# What the task requires:
Carry on the passage below about the RNC's television ads against House Democrats, picking up right after its last sentence.

# Source extract:
Obviously the lack of a candidate didn’t stop the RNC from rolling out slight variations of the same TV ad in 13 districts.

Elaine Luria promised she’d tackle problems facing our country,” the narrator says in an ad aired in the Norfolk, Virginia, media market, according to Kantar/CMAG. “Luria broke her promise. Instead of fixing health care and lowering drug prices, Luria votes with the radicals for endless investigations of President Trump — wasting tax dollars.”

“Instead of working to create more jobs, Luria wants more hearings. Tell Elaine Luria, put petty politics aside and start getting things done,” concludes the ad, which is similar across the districts, just with a different member and different grainy pictures.

But Republicans lack a credible candidate in eight of the 13 targeted districts, including those represented by Stevens and Luria, as well as Minnesota’s 2nd (represented by Angie Craig), Michigan’s 8th (Elissa Slotkin), New York’s 19th (Antonio Delgado), New Hampshire’s 1st (Chris Pappas), Pennsylvania’s 8th (Matt Cartwright), Nevada’s 3rd (Susie Lee) and Illinois’ 17th (Cheri Bustos, who also chairs the Democratic Congressional Campaign Committee.)

# Listed records:
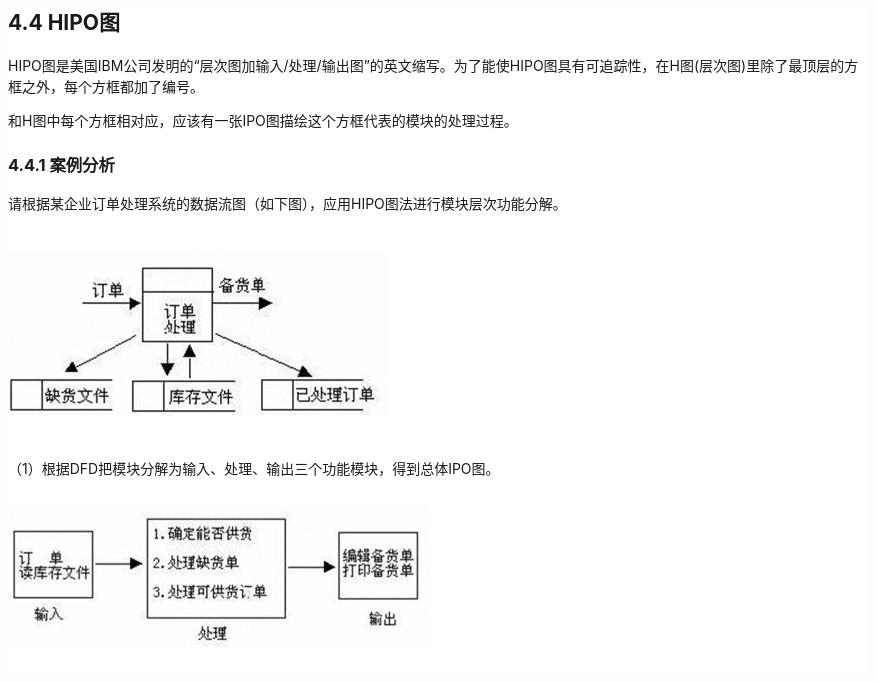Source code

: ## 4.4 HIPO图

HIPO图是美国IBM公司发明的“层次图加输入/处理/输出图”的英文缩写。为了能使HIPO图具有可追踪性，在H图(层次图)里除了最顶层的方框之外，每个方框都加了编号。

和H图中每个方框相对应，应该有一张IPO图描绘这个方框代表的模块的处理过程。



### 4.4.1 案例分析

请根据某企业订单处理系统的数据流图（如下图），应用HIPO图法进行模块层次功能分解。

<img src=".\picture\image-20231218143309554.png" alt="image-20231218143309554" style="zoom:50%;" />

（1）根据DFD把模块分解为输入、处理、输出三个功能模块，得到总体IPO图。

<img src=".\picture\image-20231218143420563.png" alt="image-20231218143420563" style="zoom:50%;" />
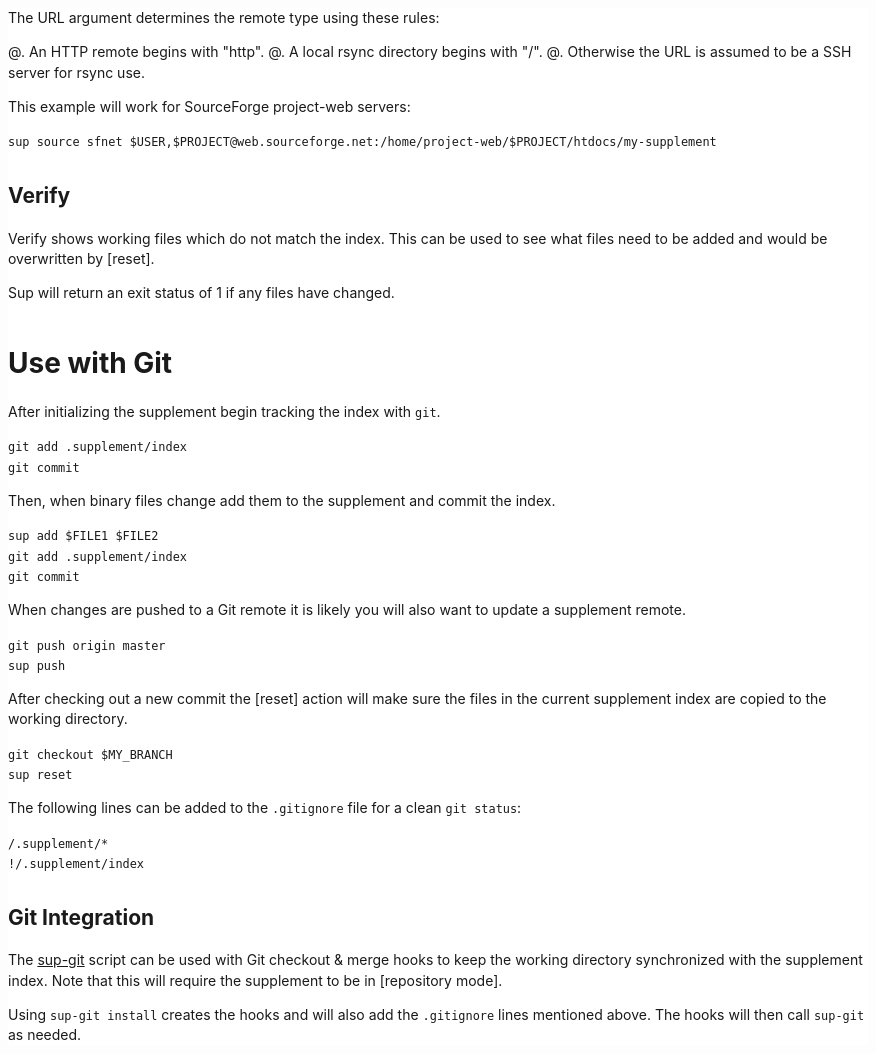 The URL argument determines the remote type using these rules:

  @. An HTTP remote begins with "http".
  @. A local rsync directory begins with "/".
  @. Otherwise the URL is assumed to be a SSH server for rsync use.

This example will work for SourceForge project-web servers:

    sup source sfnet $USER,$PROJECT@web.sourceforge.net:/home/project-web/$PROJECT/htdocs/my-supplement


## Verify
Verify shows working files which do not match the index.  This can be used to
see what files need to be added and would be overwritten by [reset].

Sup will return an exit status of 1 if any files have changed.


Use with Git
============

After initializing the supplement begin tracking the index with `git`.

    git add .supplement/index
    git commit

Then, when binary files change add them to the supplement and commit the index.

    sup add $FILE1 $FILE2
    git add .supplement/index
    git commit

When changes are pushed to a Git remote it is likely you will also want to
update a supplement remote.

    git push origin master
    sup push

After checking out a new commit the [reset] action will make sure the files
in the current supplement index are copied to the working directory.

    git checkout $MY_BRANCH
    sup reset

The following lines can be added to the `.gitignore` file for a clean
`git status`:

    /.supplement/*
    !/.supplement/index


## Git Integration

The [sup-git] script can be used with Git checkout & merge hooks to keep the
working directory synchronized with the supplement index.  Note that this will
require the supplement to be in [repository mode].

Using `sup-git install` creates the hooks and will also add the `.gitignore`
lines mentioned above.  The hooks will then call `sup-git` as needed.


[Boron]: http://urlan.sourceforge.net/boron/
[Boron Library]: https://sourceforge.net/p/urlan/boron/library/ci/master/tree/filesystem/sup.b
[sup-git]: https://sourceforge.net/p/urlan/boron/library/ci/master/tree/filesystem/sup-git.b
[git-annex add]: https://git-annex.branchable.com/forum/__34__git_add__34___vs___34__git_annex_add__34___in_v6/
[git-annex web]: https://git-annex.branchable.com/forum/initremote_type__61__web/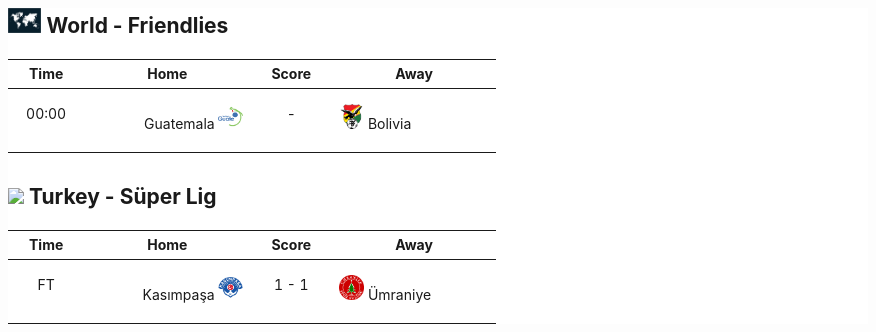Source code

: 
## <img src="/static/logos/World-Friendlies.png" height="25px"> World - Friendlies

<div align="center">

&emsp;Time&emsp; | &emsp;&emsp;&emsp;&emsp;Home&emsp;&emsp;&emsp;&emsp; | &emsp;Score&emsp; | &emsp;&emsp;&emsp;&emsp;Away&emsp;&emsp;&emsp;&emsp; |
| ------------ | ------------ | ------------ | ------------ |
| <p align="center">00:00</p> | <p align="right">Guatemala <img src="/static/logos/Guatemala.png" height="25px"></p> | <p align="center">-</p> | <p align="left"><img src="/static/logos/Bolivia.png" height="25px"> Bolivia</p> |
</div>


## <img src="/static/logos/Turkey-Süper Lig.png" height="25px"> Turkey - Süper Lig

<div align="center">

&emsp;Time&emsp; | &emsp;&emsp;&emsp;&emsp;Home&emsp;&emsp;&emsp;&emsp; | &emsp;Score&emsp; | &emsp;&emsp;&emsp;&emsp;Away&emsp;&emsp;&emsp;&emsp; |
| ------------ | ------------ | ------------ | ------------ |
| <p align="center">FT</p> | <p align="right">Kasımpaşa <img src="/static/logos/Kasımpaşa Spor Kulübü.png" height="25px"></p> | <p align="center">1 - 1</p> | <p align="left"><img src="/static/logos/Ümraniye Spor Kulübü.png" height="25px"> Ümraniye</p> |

# Reply to the task:
The fundraising discrepancies are sharp. For example, Craig had $701,000 in the bank at the end of June while former Michigan state Rep. Rick Olson, who is challenging her in her suburban Twin Cities district, had nothing. Slotkin had more than $1 million at the end of June (and self-reported that she had $1.65 million at the end of September) while Republicans wait for former Rep. Mike Bishop to decide whether he’ll run. And Bustos had $2.3 million in cash on June 30 — none of her GOP challengers had any money at that point.

There was also another curious choice among the initial RNC targets: Iowa Democrat Dave Loebsack. He announced in April that he was not seeking reelection, so he would seem to be immune from attacks on his voting record.

Since the filing deadlines have not passed, there’s still time for candidates to enter these races, raise money and mount serious challenges. But the ads and district-level protests would have been a lot more effective if there were already well-financed challengers breathing down the necks of these incumbents.